§ **Consegna**
Trascrivi tutte le righe seguenti senza cambiare nulla.

+++ Righe archiviate

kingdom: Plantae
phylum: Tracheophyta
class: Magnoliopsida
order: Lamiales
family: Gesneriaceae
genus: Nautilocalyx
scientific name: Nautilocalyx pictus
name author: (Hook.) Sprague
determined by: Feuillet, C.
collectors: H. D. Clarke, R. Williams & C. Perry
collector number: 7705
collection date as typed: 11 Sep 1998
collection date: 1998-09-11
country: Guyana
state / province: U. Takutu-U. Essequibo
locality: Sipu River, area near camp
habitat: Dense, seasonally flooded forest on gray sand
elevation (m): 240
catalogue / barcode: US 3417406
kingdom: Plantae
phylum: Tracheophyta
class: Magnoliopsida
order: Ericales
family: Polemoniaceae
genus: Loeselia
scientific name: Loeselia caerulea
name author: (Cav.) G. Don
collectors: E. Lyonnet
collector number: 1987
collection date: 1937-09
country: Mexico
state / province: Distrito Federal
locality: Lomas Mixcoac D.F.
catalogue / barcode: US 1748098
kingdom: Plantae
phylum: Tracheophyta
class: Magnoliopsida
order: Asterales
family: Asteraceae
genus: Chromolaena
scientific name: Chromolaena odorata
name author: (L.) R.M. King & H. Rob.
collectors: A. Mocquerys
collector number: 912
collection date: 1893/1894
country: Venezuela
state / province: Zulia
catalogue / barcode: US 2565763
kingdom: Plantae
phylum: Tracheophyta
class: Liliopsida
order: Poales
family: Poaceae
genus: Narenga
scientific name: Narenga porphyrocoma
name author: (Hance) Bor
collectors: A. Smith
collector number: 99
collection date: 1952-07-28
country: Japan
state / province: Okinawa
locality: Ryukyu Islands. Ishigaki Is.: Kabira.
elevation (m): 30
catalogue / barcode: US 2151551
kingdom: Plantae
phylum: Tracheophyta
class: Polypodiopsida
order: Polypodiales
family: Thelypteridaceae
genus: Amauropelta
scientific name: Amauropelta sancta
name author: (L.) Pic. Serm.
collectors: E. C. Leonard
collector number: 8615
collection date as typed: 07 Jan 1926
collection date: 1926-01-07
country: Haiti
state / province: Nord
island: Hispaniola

++++++

§ **Risposta**
kingdom: Plantae
phylum: Tracheophyta
class: Magnoliopsida
order: Lamiales
family: Gesneriaceae
genus: Nautilocalyx
scientific name: Nautilocalyx pictus
name author: (Hook.) Sprague
determined by: Feuillet, C.
collectors: H. D. Clarke, R. Williams & C. Perry
collector number: 7705
collection date as typed: 11 Sep 1998
collection date: 1998-09-11
country: Guyana
state / province: U. Takutu-U. Essequibo
locality: Sipu River, area near camp
habitat: Dense, seasonally flooded forest on gray sand
elevation (m): 240
catalogue / barcode: US 3417406
kingdom: Plantae
phylum: Tracheophyta
class: Magnoliopsida
order: Ericales
family: Polemoniaceae
genus: Loeselia
scientific name: Loeselia caerulea
name author: (Cav.) G. Don
collectors: E. Lyonnet
collector number: 1987
collection date: 1937-09
country: Mexico
state / province: Distrito Federal
locality: Lomas Mixcoac D.F.
catalogue / barcode: US 1748098
kingdom: Plantae
phylum: Tracheophyta
class: Magnoliopsida
order: Asterales
family: Asteraceae
genus: Chromolaena
scientific name: Chromolaena odorata
name author: (L.) R.M. King & H. Rob.
collectors: A. Mocquerys
collector number: 912
collection date: 1893/1894
country: Venezuela
state / province: Zulia
catalogue / barcode: US 2565763
kingdom: Plantae
phylum: Tracheophyta
class: Liliopsida
order: Poales
family: Poaceae
genus: Narenga
scientific name: Narenga porphyrocoma
name author: (Hance) Bor
collectors: A. Smith
collector number: 99
collection date: 1952-07-28
country: Japan
state / province: Okinawa
locality: Ryukyu Islands. Ishigaki Is.: Kabira.
elevation (m): 30
catalogue / barcode: US 2151551
kingdom: Plantae
phylum: Tracheophyta
class: Polypodiopsida
order: Polypodiales
family: Thelypteridaceae
genus: Amauropelta
scientific name: Amauropelta sancta
name author: (L.) Pic. Serm.
collectors: E. C. Leonard
collector number: 8615
collection date as typed: 07 Jan 1926
collection date: 1926-01-07
country: Haiti
state / province: Nord
island: Hispaniola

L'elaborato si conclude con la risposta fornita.